Monitoring Alerts
Monitoring Alerts
Alarm Threshold Setting
Set reasonable thresholds and levels (warning, critical, emergency) for core metrics such as CPU, memory, network, and task failure rate.
For key task events (such as backup tasks), stricter alarm conditions can be set.
Currently, alarms can be created for both resources and events.

- Create Resource Alarm
Define the alarm name, alarm level, and resource type. Configure resource alarms for CPU, memory, disk, and processes. When the threshold is reached, an alarm event will be triggered.

- Create Event Alarm
Define the event alarm name, alarm level, and event type. Configure event alarms for disaster recovery host resources, production platform resources, disaster recovery platform resources, etc. When the event is triggered, an alarm event will be sent.
Important Alarm Metrics
Event type: DR host resource "Host disconnected", event result "Success".
Event type: DR host resource "Sync host", event result "Failure".
Event type: DR host resource "Boot host", event result "Failure".
Other monitoring metrics can be configured as needed.

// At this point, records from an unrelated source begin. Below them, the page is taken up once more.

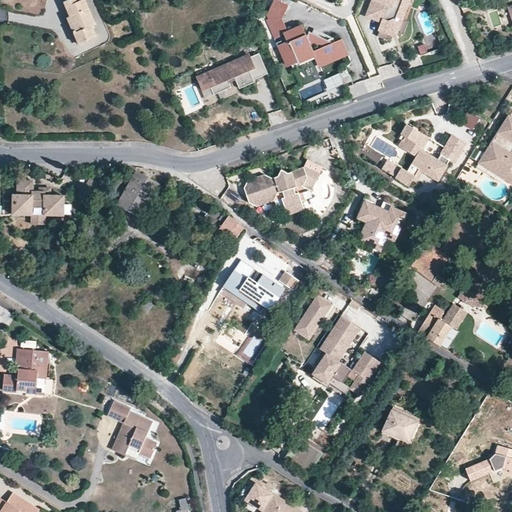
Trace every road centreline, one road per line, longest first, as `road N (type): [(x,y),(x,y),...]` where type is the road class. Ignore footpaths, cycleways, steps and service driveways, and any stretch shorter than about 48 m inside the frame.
road 1 (residential): [(511,396),(174,178),(168,161)]
road 2 (residential): [(168,161),(203,166),(511,64)]
road 3 (residential): [(0,280),(170,394),(208,446)]
road 4 (residential): [(0,156),(145,154),(168,161)]
road 5 (residential): [(208,446),(260,458),(357,511)]
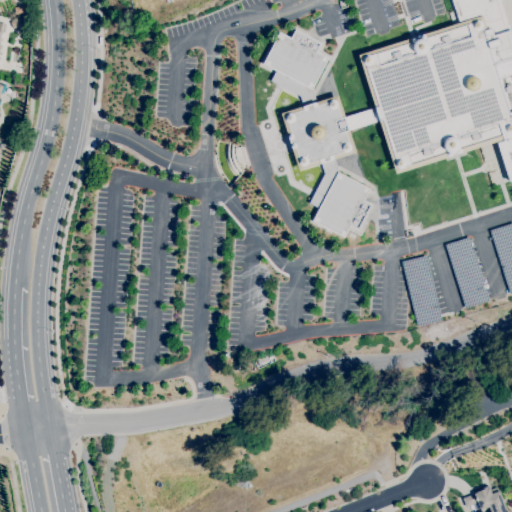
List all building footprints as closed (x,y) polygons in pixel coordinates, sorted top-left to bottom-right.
[(511,0),(511,180),(508,182),(496,142),(395,174),(358,55),(459,24),(451,0),(511,0)] [(15,15),(14,8),(23,7),(24,13),(15,15)] [(19,29),(13,29),(10,23),(14,18),(20,19),(22,25),(19,29)] [(312,90),(316,103),(338,96),(357,153),(334,160),(338,172),(370,189),(364,201),(372,205),(359,231),(350,227),(344,238),(312,222),(319,209),(309,204),(324,174),(321,165),(300,171),(281,114),(303,107),(300,97),(271,81),(276,71),(263,64),(280,33),(291,39),(296,30),(321,44),(317,52),(329,58),(312,90)] [(511,223),(489,230),(508,294),(511,292),(511,223)] [(444,245),(464,309),(488,302),(469,237),(444,245)] [(400,262),(415,327),(440,321),(425,256),(400,262)] [(480,511),(483,511),(490,511),(489,508),(480,511),(477,503),(465,507),(462,499),(482,491),(481,489),(489,486),(490,490),(497,487),(499,492),(499,491),(507,511),(480,511)]
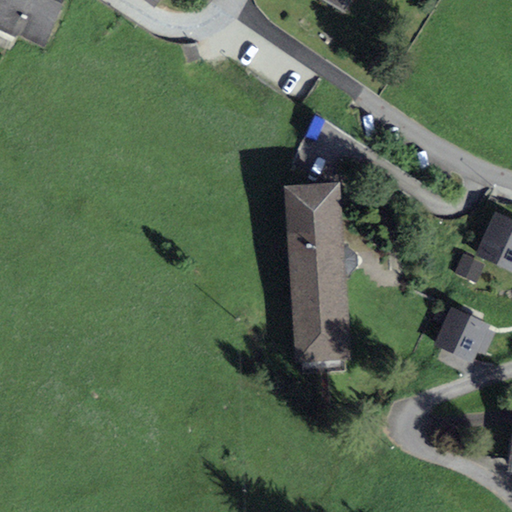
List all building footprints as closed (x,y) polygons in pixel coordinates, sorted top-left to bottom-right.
[(66,0),(0,0),(0,31),(45,51),(66,0)] [(159,0),(133,0),(149,13),(159,0)] [(348,0),(324,0),(341,11),(348,0)] [(341,193),(286,195),(294,367),(348,365),(341,193)] [(511,223),(495,215),(475,258),(511,275),(511,223)] [(495,330),(452,310),(432,352),(474,372),(495,330)]
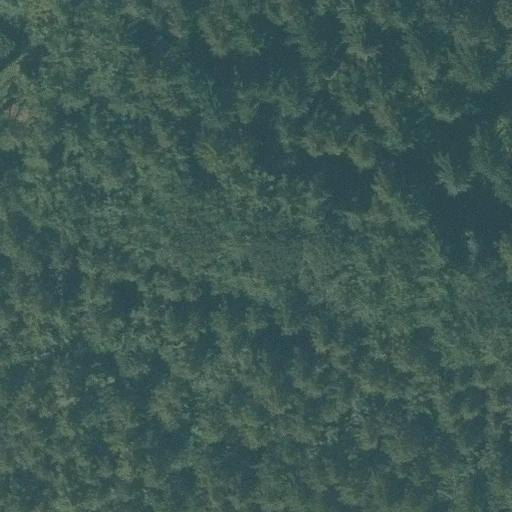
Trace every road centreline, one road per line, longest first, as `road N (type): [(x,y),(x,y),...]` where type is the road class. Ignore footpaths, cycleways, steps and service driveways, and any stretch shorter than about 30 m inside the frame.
road 1 (track): [(511,359),(0,235)]
road 2 (track): [(0,172),(62,0)]
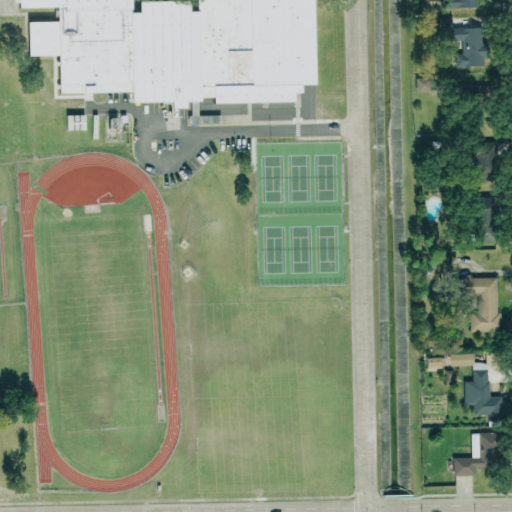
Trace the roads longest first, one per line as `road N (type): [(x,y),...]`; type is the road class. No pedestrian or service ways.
road 1 (residential): [(355,0),(365,511)]
road 2 (residential): [(149,135),(358,128)]
road 3 (secondary): [(365,511),(511,509)]
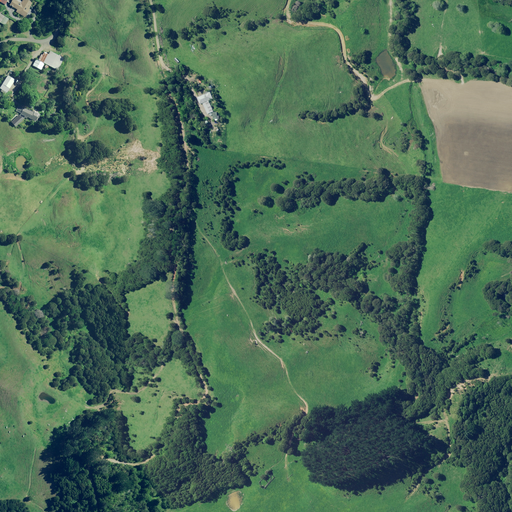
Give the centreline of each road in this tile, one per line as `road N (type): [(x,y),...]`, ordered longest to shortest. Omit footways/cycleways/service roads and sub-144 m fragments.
road 1 (unclassified): [(84,511),(80,463),(148,455),(181,405),(197,403),(201,388),(165,305),(177,164),(141,0)]
road 2 (track): [(157,69),(187,82),(222,144),(307,157),(358,150),(388,123),(392,87),(456,93),(464,82),(437,45),(448,0)]
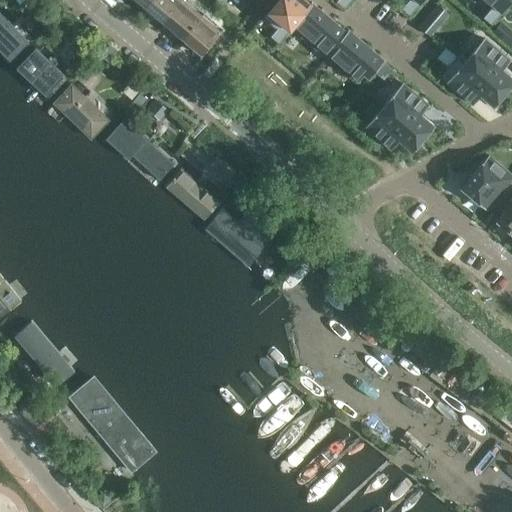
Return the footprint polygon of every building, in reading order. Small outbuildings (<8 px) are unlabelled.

Multi-channel Notification
Configure multiple alarm channels such as email, SMS, and IM (e.g., DingTalk, WeChat Work) to ensure timely awareness of issues.
Email alarm channel

- SMS alarm channel

- WebHook alarm channel


Alarm Response Process
After receiving an alarm, O&M staff should investigate and handle the issue within the specified SLA time.
After processing, update the ticket system or logs to record the cause, steps, and result of the incident.